Exercise passage Start Marker

Rave.. I feel like a fool blowing up like I did yesterday heh *facepalm*. I'm so sorry you keep running into this pathetic insecure side of me and are left with the burden to try and build me back up again. But you still do it... and thank you, just... thank you so much that you do!! *clings*

I do have faith in my writing usually, okay.. not all the time but MOST of the time. But yesterday was just a bad day and I should have been able to take criticism and either accepted it or just ignored it and moved on but somehow I couldn't. And I think it was because I'm just soooo sick of being forced to conform to the norm - be it at work or in society or here with my writing. And God knows I don't want to do it.

*sighs* Anyway, thank you so so much for being there for me sweetheart. I don't know what I would do without you :") *huggles* This part.. is making me tear up, not sure why...

Everything you write just seems to be so much LITERATURE, I have fun when I read YOU; but I also feel like I am not confronted with fanfiction but a nice book.

Heh.. this coming especially from you means so much hon. Thank you. Just... gah I have no words left. THANK YOU! :)

Exercise passage End Marker
Provided material Start Marker

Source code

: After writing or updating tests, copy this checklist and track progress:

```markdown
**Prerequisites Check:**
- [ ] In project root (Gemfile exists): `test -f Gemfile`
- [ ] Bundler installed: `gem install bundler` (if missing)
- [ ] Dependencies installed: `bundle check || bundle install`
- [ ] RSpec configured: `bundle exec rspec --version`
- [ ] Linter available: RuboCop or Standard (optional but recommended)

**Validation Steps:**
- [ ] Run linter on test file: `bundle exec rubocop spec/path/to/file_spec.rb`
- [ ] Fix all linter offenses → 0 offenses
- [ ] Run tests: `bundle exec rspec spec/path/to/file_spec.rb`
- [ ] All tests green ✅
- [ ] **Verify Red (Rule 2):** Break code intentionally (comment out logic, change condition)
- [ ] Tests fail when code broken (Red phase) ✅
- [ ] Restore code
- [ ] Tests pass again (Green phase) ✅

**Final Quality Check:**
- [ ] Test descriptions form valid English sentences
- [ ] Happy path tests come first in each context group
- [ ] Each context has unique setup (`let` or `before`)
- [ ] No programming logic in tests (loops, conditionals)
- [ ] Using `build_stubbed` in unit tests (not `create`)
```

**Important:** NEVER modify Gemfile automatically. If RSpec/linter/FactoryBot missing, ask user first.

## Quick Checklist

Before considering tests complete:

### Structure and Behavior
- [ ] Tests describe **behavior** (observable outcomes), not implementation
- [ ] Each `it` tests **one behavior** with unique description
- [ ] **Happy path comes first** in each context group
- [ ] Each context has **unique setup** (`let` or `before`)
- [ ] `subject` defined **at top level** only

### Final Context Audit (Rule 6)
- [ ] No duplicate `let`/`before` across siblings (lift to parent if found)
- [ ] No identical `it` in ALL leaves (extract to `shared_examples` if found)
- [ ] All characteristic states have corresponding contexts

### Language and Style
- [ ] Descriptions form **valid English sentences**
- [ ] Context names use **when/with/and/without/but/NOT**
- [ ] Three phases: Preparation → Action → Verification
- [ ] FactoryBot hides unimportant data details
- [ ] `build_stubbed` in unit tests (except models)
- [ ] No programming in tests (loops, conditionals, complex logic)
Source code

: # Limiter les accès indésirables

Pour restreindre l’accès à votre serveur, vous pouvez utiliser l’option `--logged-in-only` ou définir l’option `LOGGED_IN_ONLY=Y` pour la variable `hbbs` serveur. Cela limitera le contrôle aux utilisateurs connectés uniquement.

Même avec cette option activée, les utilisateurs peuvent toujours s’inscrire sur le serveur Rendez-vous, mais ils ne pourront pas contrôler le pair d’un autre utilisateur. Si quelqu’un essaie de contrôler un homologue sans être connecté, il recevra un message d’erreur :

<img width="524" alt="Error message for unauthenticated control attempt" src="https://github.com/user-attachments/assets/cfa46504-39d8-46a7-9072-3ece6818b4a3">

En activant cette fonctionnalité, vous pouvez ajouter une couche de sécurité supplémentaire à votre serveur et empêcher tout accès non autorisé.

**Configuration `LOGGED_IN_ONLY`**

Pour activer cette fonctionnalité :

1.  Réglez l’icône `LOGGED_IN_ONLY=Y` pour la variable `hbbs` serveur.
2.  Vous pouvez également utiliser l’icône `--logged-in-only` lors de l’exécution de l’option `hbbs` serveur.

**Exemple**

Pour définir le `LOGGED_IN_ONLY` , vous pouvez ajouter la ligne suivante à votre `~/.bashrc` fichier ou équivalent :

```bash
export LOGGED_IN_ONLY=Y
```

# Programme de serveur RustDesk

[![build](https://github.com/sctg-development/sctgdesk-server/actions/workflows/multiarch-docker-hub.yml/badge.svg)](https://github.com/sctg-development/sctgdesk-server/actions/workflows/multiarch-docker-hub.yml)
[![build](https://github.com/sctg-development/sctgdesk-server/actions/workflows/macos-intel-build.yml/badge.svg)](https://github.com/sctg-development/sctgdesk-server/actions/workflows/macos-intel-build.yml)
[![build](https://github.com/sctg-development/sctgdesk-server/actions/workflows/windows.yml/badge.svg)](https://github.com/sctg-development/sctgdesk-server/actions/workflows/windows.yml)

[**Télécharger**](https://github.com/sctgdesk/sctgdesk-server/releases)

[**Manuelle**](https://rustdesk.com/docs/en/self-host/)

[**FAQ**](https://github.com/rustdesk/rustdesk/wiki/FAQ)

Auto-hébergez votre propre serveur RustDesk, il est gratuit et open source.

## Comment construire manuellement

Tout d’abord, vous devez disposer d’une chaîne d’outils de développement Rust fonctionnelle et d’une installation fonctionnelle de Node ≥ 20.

Provided material End Marker

:: Activity ::
Write what comes next in the thank-you message about writing and criticism, picking up after its final line. The dataset records are separate material from the message.

:: Answer for the task ::
Hey silly! ::hugs::

I'm sorry you feel hurt, love. One thing to add to the discussion here: just because one person says something bitchy or takes their personal stuff out on you doesn't mean that we are all secretly thinking that or anything close. I know I have a tendency to feel a bit mistrustful of complements and start second guessing myself. Just wanted to say that you should believe the good stuff and take it to heart as much or more than you believe the bad.

*hugs back* Thank you so much sweetheart. You do realize you're absolutely bang on with this comment don't you? :) It's just been a tough week and yesterday was a bad day, so that one little criticism totally got to me and all my insecurities came out with it.

Just wanted to say that you should believe the good stuff and take it to heart as much or more than you believe the bad.

I will surely try hon, that's some very good advice. And by that I mean its something that we should ALL follow, right? :) *hugs* cheers sweetie, hope you're doing well!

*hugs* I've never thought your stories were "badfic." I really enjoy reading them.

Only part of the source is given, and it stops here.